ESTRATTO:
○ ○ ○ ○ ○
Perché confondiamo due cose diversissime: la leggerezza e la superficialità. Non è un equivoco, è un pregiudizio. C’è molto sospetto nei confronti del potere sovversivo dell’ironia. La tragedia ti fa intuire che il re è nudo, la commedia gli tira giù i pantaloni davanti a tutti. È l’ironia che svela il culo nudo del mondo.
Passando dalla bidimensionalità alla tridimensionalità di un testo, quali sono i fondamentali, o se preferisci le fondamenta, prima di mettersi a scrivere anche una sola riga?
Prendersi il tempo. Essere onesti. Tenere a freno l’ego. Non tutto quello che ci è capitato è materia letteraria. Va trasfigurato, deve reggere un processo alchemico di trasformazione. Non basta che il fidanzato ti lasci sull’altare per regalarti una buona storia. Bisogna che quell’addio diventi letteratura. Che faccia molto ridere, o molto piangere, o molto incazzare anche chi ti legge. Se no devi lasciarlo nelle pagine del tuo diario. Sta meglio lì.
A pagina 38 del tuo libro, nel capitolo dedicato a Il pollaio partecipato, leggiamo: “quello che sembrava facile nella nostra fantasia si rivelò molto più complesso una volta toccata terra. Capimmo che dove due pezzi si incontrano scoppia inevitabilmente un casino. Che l’arco è un sistema democratico, se non sono d’accordo tutte le pietre ti frana in testa. Che se non riesci alla prima devi riprovare, ma se fa ancora schifo alla trentesima forse lo devi ripensare. E che tutto, ma proprio tutto, pesa”. Ci sembra una bellissima metafora della scrittura! Puoi svelarci alcuni dei tuoi sistemi di sopravvivenza all’impresa scritta?
○ ○ ○ ○ ○
RECORD DEL DATASET:
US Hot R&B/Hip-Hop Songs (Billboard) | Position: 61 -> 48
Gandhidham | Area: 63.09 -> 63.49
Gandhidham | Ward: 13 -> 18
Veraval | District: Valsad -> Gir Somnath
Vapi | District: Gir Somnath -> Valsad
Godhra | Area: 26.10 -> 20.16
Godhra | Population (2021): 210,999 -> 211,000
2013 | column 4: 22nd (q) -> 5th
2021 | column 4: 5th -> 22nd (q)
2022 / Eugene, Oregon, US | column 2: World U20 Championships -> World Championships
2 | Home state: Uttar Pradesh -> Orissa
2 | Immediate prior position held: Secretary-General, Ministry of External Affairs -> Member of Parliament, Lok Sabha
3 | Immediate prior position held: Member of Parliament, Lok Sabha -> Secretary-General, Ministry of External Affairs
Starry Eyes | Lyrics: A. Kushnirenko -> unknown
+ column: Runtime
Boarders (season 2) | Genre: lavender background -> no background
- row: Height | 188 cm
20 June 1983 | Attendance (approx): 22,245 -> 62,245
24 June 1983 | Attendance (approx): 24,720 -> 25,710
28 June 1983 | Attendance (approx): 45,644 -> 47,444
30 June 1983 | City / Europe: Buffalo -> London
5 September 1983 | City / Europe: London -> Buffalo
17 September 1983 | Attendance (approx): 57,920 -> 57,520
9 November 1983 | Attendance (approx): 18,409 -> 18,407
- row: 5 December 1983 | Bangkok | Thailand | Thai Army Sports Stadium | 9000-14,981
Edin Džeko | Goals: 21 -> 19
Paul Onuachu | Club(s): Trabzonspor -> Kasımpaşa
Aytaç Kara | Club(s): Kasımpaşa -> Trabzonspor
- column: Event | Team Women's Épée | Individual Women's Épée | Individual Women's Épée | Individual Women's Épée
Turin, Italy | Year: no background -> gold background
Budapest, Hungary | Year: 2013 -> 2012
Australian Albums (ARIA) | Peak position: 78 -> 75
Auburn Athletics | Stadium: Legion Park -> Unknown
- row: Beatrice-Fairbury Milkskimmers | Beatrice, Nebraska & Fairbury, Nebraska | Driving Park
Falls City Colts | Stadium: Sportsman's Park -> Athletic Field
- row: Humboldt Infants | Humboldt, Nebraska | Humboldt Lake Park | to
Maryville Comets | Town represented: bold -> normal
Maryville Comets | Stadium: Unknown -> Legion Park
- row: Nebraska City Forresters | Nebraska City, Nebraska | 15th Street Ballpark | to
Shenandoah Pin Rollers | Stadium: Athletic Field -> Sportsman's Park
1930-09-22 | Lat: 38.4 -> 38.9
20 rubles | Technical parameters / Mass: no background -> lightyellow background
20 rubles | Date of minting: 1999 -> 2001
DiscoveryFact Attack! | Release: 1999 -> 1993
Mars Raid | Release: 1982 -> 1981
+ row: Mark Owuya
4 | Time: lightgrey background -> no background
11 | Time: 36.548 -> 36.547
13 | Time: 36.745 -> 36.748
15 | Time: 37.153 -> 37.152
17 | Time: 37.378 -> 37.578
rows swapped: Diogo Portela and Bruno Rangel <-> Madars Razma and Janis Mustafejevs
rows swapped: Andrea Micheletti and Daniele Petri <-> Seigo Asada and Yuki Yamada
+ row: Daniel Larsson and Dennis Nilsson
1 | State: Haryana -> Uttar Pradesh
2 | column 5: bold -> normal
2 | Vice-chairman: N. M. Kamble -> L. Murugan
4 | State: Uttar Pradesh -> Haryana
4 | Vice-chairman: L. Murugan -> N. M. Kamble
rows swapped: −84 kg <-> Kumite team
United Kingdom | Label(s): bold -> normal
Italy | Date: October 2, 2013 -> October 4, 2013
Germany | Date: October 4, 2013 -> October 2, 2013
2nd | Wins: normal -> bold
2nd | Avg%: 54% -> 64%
○ ○ ○ ○ ○
CONSEGNA 1:
Nella citazione dal capitolo «Il pollaio partecipato» riportata nell'estratto, elenca tutte le cose che, secondo il testo, «capimmo».
CONSEGNA 2:
Rispondi in base all'estratto.
(a) Nei confronti di che cosa, secondo l'estratto, c'è molto sospetto?
(b) A quale pagina e in quale capitolo si trova il passo citato del libro?
(c) Dove va lasciata una vicenda che non riesce a diventare letteratura?
I record provengono da una fonte diversa da quella dell'estratto.

RISPOSTA 1:
- Dove due pezzi si incontrano scoppia inevitabilmente un casino.
- L'arco è un sistema democratico: se non sono d'accordo tutte le pietre, ti frana in testa.
- Se non riesci alla prima devi riprovare, ma se fa ancora schifo alla trentesima forse lo devi ripensare.
- Tutto, ma proprio tutto, pesa.

RISPOSTA 2:
(a) Nei confronti del potere sovversivo dell'ironia.
(b) A pagina 38, nel capitolo dedicato a «Il pollaio partecipato».
(c) Nelle pagine del proprio diario.